### PASSAGE
⟨

Model: "functional_11"
__________________________________________________________________________________________________
Layer (type)                    Output Shape         Param #     Connected to                     
input_11 (InputLayer)           [(None, 34)]         0                                            
__________________________________________________________________________________________________
token_and_position_embedding_3  (None, 34, 256)      1948928     input_11[0][0]                   
__________________________________________________________________________________________________
transformer_block_3 (Transforme (None, 34, 256)      395776      token_and_position_embedding_3[0]
__________________________________________________________________________________________________
global_average_pooling1d_2 (Glo (None, 256)          0           transformer_block_3[0][0]        
______________________________________________________________________________________

## Evaluate model

In [16]:
from nltk.translate.bleu_score import corpus_bleu

# map an integer to word
def word_for_id(integer, tokenizer):
  for word, index in tokenizer.word_index.items():
    if index == integer:
      return word
  return none

# generate a description for an image
def generate_desc(model, tokenizer, photo, max_length):
  # seed generation process with start flag
  in_text = 'startseq'
  # iterate over the whole length of the sequence
  for i in range(max_length):
    # integer encode input sequence 
    sequence = tokenizer.texts_to_sequences([in_text])[0]
    # pad input
    sequence = pad_sequences([sequence], maxlen=max_length)
    # predict next word
    yhat = model.predict([photo, sequence], verbose=0)
    # convert probability to an integer
    yhat = argmax(yhat)
    # map integer to word
    word = word_for_id(yhat, tokenizer)
    # stop if we cannot map the word
    if word is None:
      break
    # append as input for generating the next word
    in_text += ' ' + word
    # stop if we predict the end of the sequence 
    if word == 'endseq':
      break
  return in_text

# evaluate the skill of the model
def evaluate_model(model, descriptions, photos, tokenizer, max_length):
  actual, predicted = list(), list()

⟩

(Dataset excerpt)
⟨

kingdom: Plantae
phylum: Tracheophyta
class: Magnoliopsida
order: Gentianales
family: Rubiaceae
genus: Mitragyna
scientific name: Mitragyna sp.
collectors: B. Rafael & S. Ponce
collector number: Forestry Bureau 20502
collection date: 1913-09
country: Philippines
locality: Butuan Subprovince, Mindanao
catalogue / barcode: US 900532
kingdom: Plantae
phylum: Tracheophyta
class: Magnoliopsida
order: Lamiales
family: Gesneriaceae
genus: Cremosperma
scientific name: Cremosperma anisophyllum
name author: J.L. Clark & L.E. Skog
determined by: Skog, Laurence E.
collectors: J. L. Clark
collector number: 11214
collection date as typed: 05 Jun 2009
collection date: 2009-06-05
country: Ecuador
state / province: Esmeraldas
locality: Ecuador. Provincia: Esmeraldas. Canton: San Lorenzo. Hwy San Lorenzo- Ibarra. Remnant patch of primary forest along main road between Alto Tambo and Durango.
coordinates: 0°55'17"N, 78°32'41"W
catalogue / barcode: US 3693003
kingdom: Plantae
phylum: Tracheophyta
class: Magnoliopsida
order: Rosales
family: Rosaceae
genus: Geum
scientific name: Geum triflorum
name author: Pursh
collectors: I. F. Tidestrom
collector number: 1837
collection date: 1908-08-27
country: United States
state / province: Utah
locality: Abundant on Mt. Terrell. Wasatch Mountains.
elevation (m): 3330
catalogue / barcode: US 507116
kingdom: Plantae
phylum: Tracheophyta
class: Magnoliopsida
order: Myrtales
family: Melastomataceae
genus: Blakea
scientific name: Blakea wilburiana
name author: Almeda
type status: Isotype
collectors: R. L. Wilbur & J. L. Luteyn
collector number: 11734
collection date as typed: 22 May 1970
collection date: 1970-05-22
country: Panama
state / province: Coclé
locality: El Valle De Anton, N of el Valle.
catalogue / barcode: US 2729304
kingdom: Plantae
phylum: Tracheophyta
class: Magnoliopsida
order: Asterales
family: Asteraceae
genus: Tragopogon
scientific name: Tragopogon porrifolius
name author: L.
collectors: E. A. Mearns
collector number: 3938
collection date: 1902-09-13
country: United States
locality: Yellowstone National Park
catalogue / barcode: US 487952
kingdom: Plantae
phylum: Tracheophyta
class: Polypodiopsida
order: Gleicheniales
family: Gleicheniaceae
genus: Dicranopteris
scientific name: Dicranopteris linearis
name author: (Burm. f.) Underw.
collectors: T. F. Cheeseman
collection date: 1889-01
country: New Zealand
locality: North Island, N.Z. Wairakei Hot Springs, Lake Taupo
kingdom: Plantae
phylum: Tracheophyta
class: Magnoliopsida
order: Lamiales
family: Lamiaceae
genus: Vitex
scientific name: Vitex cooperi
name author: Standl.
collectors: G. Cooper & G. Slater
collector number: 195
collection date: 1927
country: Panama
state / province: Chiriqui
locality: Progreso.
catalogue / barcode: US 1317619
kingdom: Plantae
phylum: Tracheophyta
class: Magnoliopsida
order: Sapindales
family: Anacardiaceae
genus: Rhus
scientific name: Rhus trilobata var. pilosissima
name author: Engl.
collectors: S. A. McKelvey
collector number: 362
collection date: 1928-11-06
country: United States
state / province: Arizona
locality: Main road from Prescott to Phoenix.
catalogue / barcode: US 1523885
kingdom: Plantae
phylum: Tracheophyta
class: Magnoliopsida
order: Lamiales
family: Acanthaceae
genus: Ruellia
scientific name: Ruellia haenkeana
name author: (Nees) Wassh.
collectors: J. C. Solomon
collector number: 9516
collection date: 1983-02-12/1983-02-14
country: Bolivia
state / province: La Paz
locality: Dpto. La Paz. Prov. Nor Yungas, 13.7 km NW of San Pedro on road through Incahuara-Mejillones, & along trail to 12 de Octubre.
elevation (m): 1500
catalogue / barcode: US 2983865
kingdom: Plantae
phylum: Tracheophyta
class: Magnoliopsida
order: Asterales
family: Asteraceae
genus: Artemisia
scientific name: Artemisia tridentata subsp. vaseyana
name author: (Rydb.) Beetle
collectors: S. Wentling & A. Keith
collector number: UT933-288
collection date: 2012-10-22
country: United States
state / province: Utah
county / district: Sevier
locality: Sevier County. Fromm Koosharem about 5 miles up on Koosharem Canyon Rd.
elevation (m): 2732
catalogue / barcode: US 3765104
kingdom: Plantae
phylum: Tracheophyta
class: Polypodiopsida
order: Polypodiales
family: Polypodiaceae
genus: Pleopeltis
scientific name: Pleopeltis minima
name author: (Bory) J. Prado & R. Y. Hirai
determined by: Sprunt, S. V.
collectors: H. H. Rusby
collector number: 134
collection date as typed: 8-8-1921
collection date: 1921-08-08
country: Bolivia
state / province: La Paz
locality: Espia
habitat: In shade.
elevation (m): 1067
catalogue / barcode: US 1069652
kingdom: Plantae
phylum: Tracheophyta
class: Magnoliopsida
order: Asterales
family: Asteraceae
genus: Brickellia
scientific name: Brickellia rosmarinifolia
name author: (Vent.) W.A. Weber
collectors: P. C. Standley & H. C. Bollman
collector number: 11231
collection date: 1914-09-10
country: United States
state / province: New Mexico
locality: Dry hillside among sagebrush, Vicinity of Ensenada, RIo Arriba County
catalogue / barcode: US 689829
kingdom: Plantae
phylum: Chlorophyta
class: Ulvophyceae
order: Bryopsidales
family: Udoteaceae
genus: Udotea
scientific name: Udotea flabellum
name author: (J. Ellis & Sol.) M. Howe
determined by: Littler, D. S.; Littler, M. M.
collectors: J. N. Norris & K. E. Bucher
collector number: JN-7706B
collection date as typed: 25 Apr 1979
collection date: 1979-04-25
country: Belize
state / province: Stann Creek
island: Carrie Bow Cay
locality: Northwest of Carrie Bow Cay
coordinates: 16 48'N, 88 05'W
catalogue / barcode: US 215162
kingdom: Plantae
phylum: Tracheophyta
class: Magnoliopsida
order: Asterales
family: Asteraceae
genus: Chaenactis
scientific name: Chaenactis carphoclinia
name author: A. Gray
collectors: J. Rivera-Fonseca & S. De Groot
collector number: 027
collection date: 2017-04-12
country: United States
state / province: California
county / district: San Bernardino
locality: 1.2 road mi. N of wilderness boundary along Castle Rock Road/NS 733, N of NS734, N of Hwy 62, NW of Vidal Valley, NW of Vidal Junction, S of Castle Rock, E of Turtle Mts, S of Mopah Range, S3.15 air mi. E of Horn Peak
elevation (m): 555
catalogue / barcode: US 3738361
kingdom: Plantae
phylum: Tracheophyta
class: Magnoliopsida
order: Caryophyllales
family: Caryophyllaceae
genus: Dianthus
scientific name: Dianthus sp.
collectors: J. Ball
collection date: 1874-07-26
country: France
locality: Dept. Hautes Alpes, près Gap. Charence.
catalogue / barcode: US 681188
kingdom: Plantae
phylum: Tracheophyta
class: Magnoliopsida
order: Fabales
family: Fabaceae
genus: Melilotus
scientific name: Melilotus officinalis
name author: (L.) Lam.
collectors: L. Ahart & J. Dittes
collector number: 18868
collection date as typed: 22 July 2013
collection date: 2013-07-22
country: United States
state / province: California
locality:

⟩

### TASK INSTRUCTIONS
a – Name every function that the passage defines with "def".
b – Set down the part of the passage starting with "# predict next" and going on through "word = word_for_id(yhat, tokenizer)".

### OUTPUTS
a – word_for_id, generate_desc, evaluate_model

b –
# predict next word
    yhat = model.predict([photo, sequence], verbose=0)
    # convert probability to an integer
    yhat = argmax(yhat)
    # map integer to word
    word = word_for_id(yhat, tokenizer)